Lesson 3 of 5·11 min read

Personalization at Scale

"Hello {FirstName}" is no longer personalization. Customers in 2026 expect hyper-personalized experiences — and AI finally makes this scalable.

Dynamic Emails

From Segments to Individuals

Traditional: 5 segments × 3 variants = 15 email versions.
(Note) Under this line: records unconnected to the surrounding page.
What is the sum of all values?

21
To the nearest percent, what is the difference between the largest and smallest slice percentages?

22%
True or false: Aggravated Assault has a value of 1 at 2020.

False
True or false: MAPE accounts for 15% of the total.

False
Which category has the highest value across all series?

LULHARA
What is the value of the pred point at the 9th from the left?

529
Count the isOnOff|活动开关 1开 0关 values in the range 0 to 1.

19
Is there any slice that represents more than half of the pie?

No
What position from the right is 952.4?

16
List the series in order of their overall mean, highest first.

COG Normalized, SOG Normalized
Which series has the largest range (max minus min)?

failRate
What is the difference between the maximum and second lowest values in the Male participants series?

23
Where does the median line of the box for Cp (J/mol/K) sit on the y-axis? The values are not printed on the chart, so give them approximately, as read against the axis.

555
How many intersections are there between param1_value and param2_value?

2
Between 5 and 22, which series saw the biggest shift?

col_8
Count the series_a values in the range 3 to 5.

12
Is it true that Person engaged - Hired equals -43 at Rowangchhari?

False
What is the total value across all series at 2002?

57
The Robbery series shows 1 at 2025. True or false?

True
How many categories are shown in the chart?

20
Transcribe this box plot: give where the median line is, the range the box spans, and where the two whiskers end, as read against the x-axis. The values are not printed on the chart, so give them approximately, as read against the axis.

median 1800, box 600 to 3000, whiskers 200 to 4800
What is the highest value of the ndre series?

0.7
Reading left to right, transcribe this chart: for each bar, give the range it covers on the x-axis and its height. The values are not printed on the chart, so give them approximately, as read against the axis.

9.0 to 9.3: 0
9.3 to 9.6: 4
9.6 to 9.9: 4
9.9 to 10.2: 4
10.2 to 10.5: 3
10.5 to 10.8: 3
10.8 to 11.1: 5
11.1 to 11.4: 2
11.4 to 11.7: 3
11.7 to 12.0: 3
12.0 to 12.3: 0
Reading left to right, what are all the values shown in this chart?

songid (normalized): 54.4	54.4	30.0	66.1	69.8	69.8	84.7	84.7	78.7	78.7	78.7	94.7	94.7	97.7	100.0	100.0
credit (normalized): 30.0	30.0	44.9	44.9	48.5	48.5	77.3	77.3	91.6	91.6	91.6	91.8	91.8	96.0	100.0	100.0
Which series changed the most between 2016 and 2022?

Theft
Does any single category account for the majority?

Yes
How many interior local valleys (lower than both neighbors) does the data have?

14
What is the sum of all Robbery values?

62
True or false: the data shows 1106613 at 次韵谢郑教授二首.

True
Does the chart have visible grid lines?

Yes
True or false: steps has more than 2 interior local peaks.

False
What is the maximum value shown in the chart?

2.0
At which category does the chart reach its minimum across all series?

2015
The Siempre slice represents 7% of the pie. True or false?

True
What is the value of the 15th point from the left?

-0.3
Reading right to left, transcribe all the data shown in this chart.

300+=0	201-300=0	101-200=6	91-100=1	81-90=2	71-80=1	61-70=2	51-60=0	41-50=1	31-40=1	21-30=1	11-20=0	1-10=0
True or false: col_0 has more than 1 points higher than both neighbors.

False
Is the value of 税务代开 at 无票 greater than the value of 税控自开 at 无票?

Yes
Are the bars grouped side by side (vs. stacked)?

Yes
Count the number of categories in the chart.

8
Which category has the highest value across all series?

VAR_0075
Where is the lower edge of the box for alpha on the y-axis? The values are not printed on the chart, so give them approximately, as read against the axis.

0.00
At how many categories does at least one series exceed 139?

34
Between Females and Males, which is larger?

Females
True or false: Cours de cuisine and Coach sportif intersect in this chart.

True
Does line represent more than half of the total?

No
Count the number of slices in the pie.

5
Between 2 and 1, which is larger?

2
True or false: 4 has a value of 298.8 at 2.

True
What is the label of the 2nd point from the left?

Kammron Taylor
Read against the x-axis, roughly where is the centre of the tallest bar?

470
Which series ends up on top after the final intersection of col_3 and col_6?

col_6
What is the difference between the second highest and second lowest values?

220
With AI: Every recipient gets an individual version.

How it works:

  1. Collect data: Purchase history, browsing behavior, email interactions
  2. AI generates: Personalized subject line, content, product recommendations, CTA
  3. Dynamic blocks: Assemble different content components per recipient
  4. Send time: AI determines optimal send time per person

Results:

  • 26% higher open rate through personalized subject lines
  • 41% higher click rate through relevant content
  • 2x higher revenue per email compared to batch sending

Tools

  • Braze, Iterable: Enterprise email with AI personalization
  • Klaviyo: E-commerce focused with predictive analytics
  • Custom: LLM API + own email engine for maximum control

Product Recommendations

Recommendation Types

  • Collaborative filtering: "Customers who bought X also bought Y"
  • Content-based: Similar products based on attributes
  • Hybrid + LLM: Natural language recommendations with context

Best Practices:

  • Place recommendations on product page, cart, email, and homepage
  • Show maximum 4–6 recommendations (more = overwhelming)
  • Explain "why recommended?" (trust + transparency)
  • Solve cold-start problem: New users → bestsellers + demographic data

Impact

  • Amazon: 35% of revenue from recommendations
  • Netflix: 80% of streamed content from recommendations
  • B2B SaaS: 15–25% upsell increase through feature recommendations

A/B Testing with AI

Why Traditional A/B Tests Are Too Slow

  • Usable results after 2–4 weeks
  • Only 2–3 variants testable simultaneously
  • Static assignment: 50/50 split

AI-Powered Testing (Multi-Armed Bandit)

  • Dynamic assignment: Traffic automatically flows to the better variant
  • 10–50 variants testable simultaneously
  • Results in days instead of weeks
  • Contextual bandits: Show different winners to different user segments

Tools: LaunchDarkly, Statsig, Eppo — all with AI features in 2026.

Personalization has limits: Avoid the "creepy factor." Users should feel understood, not surveilled. Transparency about which data you use builds trust.